A municipal protocol drawn up in 2008 proposed burial solutions in the event of a disaster resulting in too many deaths for the town’s mortuary. The medical examiner’s planning document does not mention parks as a potential burial site, but city officials have discussed locating temporary cemeteries in “low-traffic parks with open spaces,” Levine said in a statement. interview.

“We are now at full capacity in temporary mortuaries and storage freezers, so this could be imminent unless we have a significant drop in the number of deaths or an increase in capacity,” said Levine.

The city reported 64,955 cases of COVID-19 and 2,472 deaths as of April 5.

The city is likely to create a temporary burial on Hart Island in the Long Island Strait off the Bronx, Mayor Bill de Blasio said at a press conference on Monday.

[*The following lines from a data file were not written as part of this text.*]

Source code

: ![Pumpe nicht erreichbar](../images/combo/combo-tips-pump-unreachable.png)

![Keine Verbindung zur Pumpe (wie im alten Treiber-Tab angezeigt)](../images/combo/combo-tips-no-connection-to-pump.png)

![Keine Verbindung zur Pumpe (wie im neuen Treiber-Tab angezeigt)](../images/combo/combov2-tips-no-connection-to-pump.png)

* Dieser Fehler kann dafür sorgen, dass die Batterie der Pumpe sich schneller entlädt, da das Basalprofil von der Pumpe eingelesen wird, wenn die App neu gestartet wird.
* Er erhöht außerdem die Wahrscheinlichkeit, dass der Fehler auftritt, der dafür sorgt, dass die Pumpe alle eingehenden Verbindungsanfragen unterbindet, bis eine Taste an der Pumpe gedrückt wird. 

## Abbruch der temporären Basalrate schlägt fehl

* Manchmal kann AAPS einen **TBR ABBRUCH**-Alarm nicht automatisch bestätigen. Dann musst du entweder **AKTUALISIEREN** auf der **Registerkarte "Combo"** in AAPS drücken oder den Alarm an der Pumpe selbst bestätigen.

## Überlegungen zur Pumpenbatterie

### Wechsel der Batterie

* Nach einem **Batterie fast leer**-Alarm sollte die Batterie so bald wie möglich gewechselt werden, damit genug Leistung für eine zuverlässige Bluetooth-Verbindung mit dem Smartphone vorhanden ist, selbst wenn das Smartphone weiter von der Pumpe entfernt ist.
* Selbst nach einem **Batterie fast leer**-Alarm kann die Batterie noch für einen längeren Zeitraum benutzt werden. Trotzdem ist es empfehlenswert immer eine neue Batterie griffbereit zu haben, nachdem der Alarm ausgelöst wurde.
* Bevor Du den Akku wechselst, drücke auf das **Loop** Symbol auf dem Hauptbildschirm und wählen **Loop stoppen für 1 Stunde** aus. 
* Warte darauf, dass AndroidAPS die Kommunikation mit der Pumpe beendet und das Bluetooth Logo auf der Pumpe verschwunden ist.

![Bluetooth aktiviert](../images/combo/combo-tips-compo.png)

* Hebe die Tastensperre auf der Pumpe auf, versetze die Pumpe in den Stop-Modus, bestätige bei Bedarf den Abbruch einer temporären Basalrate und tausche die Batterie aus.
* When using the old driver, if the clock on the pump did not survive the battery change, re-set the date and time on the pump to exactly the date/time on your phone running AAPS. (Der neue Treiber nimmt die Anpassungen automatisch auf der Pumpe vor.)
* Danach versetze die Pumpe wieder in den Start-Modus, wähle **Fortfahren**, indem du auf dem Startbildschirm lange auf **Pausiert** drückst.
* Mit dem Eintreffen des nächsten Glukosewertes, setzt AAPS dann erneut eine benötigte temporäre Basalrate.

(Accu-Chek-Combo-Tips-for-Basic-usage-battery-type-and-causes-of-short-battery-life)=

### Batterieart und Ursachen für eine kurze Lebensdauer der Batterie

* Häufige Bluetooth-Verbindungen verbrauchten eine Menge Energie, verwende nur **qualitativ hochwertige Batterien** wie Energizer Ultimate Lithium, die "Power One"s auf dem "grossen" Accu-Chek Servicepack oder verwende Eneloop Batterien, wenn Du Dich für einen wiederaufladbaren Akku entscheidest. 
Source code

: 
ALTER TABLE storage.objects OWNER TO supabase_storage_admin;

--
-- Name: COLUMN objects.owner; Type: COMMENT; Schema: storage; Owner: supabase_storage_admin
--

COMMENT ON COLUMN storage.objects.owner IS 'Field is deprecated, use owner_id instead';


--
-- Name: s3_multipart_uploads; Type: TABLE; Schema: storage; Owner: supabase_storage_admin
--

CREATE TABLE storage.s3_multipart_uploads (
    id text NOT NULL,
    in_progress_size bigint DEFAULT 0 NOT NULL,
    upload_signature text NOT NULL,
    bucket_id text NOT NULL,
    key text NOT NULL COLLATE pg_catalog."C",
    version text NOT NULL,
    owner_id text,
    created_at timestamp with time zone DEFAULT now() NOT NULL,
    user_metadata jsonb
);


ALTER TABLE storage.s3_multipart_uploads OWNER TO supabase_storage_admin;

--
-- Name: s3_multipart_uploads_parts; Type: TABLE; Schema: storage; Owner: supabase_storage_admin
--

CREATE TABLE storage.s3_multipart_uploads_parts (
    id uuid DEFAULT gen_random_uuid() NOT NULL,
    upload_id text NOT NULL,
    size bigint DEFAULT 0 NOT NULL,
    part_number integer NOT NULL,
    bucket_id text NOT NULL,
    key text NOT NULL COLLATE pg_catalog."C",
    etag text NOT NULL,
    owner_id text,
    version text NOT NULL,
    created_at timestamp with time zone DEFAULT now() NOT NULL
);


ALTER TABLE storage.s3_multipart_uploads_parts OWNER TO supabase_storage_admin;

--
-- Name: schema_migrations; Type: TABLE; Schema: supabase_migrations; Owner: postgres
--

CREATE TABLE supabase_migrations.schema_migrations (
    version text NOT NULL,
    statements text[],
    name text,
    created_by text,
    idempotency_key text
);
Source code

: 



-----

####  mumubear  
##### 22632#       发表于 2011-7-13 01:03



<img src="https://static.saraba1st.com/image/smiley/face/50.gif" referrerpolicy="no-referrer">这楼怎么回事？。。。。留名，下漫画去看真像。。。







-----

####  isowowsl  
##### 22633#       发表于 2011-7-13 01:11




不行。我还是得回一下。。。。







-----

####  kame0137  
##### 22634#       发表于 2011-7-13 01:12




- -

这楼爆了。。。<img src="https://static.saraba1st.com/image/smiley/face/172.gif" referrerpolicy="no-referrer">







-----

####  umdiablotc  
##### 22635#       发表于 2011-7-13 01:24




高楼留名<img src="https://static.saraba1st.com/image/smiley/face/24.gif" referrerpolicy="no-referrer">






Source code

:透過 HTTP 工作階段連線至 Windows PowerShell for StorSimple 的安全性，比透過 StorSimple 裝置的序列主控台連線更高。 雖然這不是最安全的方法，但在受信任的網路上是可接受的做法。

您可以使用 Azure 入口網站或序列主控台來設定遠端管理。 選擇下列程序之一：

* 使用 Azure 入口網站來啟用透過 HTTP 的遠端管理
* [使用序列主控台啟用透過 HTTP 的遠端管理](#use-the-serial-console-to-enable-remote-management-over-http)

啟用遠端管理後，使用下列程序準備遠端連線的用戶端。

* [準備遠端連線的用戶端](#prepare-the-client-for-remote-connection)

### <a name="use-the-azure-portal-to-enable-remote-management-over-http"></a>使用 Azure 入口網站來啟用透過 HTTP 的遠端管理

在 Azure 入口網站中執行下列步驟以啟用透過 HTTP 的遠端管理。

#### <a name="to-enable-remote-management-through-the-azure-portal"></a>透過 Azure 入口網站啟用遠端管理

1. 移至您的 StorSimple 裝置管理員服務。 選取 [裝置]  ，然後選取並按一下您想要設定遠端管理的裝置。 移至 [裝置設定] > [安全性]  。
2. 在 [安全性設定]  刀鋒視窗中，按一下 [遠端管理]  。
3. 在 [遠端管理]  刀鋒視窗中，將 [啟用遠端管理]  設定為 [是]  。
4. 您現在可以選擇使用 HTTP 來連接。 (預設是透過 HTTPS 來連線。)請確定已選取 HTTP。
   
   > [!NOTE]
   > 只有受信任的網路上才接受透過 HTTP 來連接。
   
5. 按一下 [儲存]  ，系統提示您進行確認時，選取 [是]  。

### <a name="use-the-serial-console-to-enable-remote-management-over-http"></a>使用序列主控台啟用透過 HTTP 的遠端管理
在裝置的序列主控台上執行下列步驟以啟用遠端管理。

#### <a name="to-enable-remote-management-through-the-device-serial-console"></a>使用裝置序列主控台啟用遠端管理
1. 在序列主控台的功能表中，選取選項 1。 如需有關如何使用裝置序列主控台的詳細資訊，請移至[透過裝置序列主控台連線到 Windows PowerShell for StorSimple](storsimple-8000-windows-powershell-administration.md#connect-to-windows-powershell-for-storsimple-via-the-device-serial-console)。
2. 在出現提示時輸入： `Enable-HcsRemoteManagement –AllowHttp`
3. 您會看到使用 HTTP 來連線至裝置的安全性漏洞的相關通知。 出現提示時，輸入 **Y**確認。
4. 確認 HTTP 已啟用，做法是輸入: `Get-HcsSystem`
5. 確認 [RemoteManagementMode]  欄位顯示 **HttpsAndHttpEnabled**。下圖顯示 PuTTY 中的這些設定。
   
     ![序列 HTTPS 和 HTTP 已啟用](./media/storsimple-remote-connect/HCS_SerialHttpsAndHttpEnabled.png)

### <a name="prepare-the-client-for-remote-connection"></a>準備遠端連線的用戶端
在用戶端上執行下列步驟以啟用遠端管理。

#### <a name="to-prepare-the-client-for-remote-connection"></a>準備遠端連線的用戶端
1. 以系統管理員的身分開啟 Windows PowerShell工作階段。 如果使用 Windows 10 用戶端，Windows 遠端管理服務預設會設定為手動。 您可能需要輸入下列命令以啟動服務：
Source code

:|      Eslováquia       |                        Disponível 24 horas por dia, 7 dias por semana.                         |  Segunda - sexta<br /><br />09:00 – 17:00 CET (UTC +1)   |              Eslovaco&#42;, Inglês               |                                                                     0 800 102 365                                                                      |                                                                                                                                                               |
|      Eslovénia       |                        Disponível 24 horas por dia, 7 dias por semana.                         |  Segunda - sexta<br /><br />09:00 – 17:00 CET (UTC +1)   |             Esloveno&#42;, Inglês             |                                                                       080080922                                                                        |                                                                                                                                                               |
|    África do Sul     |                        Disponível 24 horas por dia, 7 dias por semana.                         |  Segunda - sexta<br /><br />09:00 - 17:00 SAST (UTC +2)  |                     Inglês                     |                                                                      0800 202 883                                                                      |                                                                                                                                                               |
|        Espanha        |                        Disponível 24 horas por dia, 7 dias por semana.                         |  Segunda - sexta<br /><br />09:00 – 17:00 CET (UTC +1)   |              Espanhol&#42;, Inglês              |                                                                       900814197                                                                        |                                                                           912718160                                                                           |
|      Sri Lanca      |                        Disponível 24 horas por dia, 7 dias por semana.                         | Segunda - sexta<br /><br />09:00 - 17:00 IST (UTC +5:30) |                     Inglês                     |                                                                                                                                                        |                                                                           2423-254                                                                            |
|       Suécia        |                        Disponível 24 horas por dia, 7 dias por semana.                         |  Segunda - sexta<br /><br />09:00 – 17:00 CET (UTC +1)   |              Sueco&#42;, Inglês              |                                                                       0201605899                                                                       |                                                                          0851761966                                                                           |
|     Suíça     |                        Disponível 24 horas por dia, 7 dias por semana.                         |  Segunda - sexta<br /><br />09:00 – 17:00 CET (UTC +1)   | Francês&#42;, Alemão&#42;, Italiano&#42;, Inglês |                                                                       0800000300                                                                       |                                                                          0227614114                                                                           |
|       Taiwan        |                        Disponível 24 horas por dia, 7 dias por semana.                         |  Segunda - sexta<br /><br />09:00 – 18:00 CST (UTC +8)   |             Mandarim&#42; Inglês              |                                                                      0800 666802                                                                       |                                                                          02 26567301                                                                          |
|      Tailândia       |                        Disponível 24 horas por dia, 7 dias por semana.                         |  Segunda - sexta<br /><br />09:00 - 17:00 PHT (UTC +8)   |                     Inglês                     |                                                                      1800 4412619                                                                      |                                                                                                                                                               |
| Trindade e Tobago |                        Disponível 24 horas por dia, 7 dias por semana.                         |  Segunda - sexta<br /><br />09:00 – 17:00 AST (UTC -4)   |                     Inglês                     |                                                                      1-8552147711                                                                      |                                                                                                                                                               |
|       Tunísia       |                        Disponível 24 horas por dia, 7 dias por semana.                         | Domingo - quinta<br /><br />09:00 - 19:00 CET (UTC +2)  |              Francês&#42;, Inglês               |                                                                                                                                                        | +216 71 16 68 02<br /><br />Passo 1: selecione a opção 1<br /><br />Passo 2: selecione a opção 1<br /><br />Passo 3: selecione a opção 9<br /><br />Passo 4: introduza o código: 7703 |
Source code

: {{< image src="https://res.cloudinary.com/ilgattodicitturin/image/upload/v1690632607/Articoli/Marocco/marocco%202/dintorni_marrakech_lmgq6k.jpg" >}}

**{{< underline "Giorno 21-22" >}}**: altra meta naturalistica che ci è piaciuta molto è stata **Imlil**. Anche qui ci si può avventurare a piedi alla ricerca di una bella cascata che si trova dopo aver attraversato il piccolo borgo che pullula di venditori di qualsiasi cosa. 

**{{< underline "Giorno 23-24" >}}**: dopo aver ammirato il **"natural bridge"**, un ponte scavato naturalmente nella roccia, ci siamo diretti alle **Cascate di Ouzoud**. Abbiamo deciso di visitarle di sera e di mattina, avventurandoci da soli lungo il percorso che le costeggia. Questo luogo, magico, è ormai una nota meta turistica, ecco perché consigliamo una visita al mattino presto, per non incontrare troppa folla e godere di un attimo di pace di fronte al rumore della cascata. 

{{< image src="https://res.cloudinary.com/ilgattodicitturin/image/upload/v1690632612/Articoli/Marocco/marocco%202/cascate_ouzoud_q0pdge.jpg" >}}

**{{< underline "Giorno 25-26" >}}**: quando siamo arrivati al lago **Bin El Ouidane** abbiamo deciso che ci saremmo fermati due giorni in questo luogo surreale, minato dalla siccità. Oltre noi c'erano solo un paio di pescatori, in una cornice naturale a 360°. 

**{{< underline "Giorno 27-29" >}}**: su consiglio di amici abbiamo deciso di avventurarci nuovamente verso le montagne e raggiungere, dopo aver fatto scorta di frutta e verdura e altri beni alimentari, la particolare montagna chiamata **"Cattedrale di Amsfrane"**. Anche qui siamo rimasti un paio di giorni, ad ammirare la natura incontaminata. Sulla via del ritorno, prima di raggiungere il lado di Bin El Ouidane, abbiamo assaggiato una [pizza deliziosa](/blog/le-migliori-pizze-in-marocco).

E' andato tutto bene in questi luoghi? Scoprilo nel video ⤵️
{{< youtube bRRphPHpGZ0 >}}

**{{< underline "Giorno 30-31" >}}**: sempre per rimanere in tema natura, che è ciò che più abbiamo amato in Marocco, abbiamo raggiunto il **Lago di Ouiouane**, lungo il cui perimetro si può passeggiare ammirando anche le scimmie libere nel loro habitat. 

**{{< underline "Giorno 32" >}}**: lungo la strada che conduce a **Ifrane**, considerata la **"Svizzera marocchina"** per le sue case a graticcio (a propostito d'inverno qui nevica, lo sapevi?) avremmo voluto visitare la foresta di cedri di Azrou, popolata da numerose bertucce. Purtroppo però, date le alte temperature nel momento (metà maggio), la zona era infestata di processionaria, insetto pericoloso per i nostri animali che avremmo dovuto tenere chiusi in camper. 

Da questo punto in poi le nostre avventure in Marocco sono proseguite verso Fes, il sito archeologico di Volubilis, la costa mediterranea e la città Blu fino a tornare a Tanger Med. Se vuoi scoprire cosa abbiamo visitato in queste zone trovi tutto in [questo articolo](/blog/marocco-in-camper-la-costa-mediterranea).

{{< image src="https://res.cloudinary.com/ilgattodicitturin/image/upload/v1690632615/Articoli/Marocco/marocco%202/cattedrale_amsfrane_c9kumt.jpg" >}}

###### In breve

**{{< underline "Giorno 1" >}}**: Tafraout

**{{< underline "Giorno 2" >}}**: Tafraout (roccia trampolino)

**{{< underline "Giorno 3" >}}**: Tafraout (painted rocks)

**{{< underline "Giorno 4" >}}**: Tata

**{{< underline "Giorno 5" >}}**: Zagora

The remains of more than a million people are buried there. It was used as a Union Civil War prisoner camp, a psychiatric facility, a tuberculosis sanatorium, a potters ‘field, a homeless shelter, a boys’ reformatory, a prison and a rehab.

“We have the capacity, but it will be very difficult. I don’t want to go into detail because I don’t think it’s a good thing to speak publicly, “said de Blasio. “We are working closely with the federal government to make sure we have the capacity. Yes, there will be delays due to the intensity of this crisis. We will try to treat each family with dignity, respect and the religious needs of those who are pious. “

Hart Island could be problematic, said Levine, as it is difficult for families to access. In addition, it has security concerns as a property managed by the city’s correctional services department, which uses inmates as workers.

New York Governor Andrew Cuomo, in his daily press briefing on the pandemic, said he was unaware of the alternative internship plans or their need.